Ingredients
4 Bone in pork chops – seasoned
4 crushed garlic cloves
1 Tbsp finely chopped thyme
For the sauce
400ml Bottle Yorkshire Cider
300ml chicken stock
50ml Madeira or Cognac
2 large Bramley apples
3 garlic cloves
1 Tsp wholegrain mustard
2 Tbsp Fig Jam
2 Tbsp tarragon
1 Tbsp Butter
1 Tbsp Apple Cider Vinegar
Salt and Pepper to taste
For the mash
2 Large parsnips
4 Large potatoes
1 Tbsp wholegrain mustard
90g Butter
110ml Double cream
Salt and Pepper to taste
Method
- For the mash - Peel the parsnips and potatoes and cut into equal chunks. Add to cold salted water and boil until tender, then drain and add the butter. Mash and add the cream gradually to loosen the mash. Add the wholegrain mustard, and season to taste. Set aside.
- Meanwhile, pan fry your seasoned pork chops in olive oil and add the crushed garlic cloves and thyme. Fry for 5 minutes on each side on a medium heat. Once cooked, place onto a plate and cover in foil.
- Using the same frying pan and add the finely chopped apples and garlic, making sure this is on a high heat.

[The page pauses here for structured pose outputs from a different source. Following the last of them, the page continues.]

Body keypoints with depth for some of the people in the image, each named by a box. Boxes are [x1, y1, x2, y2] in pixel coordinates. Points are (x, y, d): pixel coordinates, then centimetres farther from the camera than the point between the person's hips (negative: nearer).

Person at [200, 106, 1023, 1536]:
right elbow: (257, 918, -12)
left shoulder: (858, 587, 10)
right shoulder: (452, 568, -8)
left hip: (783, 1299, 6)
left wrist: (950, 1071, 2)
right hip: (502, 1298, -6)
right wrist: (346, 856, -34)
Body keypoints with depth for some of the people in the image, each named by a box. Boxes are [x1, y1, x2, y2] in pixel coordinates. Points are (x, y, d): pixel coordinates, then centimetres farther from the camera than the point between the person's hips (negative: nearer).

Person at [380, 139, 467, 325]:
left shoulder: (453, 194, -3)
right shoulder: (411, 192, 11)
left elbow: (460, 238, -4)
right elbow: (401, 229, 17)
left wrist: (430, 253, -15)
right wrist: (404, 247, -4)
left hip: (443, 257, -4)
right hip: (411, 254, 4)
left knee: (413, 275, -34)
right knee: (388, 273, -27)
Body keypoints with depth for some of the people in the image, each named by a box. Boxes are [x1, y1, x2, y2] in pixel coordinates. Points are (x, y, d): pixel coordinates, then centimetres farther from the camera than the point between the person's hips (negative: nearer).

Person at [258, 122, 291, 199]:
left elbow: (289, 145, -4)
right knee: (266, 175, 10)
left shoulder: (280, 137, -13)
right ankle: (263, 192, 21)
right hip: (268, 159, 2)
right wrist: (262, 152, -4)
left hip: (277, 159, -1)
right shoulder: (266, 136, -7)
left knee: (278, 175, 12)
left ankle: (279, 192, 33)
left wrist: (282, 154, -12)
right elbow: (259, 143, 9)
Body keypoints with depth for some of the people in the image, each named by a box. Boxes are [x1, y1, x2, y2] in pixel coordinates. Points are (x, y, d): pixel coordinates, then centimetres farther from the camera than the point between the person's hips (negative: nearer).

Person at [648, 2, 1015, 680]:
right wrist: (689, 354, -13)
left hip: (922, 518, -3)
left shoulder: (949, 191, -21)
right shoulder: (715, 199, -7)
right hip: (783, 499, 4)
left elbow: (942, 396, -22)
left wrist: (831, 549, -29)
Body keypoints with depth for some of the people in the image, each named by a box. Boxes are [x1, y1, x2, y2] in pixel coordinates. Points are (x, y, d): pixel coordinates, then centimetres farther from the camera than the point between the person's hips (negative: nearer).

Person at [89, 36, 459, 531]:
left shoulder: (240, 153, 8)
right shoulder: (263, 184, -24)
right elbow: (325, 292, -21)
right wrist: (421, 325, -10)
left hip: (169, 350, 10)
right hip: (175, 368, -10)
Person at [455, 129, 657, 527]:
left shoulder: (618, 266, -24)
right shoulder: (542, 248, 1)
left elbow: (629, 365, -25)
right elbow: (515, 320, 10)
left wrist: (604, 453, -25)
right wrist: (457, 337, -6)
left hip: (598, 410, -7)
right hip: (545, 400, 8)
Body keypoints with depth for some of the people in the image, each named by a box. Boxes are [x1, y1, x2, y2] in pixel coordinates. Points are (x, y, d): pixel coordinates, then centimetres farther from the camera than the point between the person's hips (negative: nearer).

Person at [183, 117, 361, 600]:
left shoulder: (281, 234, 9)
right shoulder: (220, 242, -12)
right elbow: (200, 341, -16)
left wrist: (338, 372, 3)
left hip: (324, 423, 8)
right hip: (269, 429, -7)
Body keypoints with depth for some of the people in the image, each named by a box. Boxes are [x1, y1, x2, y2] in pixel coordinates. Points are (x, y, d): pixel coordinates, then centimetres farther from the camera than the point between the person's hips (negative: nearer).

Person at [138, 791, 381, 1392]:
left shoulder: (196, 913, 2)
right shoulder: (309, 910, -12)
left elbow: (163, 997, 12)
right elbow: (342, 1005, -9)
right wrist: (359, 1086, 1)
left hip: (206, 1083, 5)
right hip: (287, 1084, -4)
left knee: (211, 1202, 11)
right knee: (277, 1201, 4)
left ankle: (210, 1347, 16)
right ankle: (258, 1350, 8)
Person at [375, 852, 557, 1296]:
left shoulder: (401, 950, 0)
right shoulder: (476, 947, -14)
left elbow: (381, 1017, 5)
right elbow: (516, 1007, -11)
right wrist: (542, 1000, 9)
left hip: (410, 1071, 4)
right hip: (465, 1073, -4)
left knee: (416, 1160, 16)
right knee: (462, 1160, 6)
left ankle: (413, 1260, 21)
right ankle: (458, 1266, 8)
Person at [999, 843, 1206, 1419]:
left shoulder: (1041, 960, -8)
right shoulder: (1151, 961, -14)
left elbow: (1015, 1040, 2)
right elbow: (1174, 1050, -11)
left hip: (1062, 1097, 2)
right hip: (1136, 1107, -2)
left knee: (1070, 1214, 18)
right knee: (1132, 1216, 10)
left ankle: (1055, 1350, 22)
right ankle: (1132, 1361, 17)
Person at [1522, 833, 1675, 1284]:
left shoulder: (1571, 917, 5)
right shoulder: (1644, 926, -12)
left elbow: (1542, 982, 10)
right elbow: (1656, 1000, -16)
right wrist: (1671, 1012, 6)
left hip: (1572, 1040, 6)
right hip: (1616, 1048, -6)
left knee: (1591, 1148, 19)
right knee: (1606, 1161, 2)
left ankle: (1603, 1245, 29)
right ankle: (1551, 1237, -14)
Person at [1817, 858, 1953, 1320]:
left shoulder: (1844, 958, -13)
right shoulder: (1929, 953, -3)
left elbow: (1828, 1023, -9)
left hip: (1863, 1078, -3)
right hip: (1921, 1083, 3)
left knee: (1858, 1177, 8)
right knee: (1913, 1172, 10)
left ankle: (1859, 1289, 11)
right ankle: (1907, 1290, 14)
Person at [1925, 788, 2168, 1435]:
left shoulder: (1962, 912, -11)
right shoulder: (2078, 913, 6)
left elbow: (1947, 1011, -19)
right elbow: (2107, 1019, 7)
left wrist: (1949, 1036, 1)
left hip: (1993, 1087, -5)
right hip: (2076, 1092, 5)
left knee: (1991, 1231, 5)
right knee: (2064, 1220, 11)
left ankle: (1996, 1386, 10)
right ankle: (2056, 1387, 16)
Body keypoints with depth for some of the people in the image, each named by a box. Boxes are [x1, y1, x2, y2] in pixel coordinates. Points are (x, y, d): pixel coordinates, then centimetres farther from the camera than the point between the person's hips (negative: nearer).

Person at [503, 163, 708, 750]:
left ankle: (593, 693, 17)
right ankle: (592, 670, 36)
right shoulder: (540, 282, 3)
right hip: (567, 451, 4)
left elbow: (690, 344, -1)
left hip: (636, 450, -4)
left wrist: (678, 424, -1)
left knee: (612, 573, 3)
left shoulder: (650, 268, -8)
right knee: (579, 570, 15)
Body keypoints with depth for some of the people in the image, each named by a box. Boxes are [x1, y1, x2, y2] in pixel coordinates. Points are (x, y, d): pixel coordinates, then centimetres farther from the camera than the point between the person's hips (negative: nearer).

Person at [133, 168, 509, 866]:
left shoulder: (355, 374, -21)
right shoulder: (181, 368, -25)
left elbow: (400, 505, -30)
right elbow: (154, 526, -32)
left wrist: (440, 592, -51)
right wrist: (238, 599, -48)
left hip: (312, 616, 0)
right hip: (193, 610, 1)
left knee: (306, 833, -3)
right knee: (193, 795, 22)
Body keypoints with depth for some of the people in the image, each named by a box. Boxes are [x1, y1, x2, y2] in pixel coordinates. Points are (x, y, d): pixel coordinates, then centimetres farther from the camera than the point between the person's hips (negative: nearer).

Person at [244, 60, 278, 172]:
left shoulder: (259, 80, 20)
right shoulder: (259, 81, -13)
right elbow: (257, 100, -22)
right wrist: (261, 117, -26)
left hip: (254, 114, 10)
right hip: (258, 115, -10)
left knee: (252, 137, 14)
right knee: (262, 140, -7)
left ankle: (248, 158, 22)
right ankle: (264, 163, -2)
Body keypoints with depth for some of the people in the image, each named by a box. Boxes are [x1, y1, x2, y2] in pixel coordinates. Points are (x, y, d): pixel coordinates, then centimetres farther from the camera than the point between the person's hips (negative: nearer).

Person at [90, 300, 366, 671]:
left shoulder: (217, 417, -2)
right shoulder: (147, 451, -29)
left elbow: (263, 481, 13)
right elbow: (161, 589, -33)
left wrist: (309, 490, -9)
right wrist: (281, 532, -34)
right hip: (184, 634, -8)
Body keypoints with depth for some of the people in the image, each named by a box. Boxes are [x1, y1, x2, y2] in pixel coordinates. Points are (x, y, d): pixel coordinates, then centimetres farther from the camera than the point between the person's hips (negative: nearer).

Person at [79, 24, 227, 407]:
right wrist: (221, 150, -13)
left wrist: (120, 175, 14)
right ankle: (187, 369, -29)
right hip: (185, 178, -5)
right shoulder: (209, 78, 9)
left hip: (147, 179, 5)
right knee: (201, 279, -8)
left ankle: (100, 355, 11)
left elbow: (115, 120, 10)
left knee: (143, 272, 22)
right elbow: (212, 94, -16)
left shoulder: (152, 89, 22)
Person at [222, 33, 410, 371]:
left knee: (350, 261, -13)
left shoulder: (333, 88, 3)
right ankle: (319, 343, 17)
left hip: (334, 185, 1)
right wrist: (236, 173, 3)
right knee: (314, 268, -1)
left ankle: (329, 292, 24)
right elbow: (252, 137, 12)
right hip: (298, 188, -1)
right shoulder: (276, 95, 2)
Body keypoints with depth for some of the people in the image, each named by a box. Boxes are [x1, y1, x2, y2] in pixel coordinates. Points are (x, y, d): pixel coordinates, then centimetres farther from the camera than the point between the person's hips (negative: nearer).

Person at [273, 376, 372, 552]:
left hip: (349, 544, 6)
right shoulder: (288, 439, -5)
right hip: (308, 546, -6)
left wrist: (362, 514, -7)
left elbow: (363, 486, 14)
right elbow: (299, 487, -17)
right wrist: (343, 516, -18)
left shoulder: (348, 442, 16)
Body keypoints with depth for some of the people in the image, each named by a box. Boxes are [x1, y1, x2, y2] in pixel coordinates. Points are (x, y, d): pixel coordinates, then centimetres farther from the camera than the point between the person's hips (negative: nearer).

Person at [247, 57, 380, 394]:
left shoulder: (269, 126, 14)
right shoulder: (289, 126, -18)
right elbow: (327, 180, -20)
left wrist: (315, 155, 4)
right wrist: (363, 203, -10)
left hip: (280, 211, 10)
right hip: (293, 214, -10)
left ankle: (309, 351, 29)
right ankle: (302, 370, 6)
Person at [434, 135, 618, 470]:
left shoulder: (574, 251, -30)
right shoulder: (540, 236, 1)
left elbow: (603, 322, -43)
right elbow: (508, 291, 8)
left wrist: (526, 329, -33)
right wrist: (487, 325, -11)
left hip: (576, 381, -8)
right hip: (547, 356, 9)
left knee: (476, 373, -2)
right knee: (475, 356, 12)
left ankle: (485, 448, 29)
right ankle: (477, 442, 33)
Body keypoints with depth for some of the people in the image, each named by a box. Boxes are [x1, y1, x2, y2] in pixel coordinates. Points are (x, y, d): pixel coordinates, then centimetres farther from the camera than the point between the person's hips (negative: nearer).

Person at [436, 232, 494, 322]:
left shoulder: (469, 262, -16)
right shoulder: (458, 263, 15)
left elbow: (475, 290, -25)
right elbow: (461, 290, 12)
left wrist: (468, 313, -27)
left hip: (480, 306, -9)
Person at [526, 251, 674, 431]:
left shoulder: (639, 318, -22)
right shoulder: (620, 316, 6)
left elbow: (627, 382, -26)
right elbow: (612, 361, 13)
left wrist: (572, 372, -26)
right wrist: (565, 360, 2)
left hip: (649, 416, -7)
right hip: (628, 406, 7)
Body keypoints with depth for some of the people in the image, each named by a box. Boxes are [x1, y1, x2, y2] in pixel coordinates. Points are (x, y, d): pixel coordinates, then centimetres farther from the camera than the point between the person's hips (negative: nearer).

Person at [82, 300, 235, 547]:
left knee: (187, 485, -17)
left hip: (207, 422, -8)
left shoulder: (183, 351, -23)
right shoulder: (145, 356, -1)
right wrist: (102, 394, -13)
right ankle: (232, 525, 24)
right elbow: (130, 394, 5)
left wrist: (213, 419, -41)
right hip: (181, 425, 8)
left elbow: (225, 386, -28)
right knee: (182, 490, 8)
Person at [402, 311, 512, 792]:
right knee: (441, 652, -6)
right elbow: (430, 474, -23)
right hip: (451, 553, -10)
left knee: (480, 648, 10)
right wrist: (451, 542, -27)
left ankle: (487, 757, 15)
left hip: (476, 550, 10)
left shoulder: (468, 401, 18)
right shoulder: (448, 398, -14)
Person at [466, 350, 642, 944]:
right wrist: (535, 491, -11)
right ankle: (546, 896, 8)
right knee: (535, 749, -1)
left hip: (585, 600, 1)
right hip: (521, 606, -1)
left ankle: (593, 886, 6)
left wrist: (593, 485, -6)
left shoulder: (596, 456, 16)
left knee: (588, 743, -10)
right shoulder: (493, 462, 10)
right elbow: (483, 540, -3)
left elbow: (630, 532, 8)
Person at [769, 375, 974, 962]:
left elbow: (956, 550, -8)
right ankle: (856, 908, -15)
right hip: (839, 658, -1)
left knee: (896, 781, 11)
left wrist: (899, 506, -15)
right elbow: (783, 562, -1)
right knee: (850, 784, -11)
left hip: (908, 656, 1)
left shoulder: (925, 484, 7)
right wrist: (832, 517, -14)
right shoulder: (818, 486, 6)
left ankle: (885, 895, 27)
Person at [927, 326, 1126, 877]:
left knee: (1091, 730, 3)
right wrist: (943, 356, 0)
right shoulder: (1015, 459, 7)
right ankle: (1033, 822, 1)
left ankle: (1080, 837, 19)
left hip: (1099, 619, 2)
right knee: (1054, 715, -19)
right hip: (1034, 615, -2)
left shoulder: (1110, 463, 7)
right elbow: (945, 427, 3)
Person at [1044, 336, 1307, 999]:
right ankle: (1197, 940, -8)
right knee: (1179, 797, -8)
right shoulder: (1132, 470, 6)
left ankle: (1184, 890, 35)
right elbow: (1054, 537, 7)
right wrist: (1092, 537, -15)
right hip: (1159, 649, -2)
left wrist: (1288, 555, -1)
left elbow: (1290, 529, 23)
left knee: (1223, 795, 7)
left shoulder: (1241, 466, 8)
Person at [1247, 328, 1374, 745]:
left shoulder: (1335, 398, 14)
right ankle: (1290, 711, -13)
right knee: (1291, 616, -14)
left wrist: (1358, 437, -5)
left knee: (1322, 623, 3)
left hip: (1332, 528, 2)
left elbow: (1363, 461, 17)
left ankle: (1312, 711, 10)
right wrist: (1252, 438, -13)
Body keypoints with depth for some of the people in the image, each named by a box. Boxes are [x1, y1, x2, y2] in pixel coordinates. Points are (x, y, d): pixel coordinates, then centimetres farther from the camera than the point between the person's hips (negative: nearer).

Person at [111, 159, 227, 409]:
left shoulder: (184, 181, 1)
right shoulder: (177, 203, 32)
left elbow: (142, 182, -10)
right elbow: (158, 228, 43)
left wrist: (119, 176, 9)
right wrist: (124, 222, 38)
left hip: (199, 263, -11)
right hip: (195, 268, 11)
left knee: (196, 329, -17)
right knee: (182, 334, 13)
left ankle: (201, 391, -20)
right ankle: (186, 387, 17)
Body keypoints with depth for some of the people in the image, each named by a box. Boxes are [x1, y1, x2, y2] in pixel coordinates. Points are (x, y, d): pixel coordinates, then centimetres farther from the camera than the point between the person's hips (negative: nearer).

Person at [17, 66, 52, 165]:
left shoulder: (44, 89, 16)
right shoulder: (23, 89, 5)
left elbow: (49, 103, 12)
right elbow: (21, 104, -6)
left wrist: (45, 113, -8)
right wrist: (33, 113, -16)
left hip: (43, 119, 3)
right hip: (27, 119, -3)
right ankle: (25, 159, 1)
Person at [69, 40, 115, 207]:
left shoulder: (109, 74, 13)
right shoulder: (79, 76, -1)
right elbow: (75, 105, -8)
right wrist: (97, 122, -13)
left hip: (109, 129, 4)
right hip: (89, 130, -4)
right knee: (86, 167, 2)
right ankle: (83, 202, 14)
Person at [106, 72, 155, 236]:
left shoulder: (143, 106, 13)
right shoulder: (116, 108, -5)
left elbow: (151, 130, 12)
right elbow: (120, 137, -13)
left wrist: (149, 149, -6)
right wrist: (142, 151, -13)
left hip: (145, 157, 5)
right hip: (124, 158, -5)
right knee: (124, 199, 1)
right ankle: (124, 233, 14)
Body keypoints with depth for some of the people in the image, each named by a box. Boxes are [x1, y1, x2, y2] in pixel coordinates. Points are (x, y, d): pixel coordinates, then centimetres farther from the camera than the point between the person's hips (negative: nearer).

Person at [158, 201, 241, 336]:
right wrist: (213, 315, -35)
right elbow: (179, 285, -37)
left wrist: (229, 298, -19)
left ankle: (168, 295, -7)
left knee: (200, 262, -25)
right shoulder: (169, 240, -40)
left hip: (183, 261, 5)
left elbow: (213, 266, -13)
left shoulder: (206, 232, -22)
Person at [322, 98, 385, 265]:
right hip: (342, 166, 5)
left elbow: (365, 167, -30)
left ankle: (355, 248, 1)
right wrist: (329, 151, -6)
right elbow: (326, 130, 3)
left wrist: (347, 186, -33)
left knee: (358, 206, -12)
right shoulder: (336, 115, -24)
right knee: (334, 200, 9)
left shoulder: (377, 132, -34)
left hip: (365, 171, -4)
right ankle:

- Fry until soft then deglaze the pan with the madeira or cognac. Add the rest of the ingredients except the butter, salt, and pepper. Reduce by more than half, until the consistency is slightly sticky. Season and add the butter. Stir in to evenly combine and add the pork chops and the juices back into the sauce.
- Heat the mash and serve immediately. Add extra finely chopped tarragon.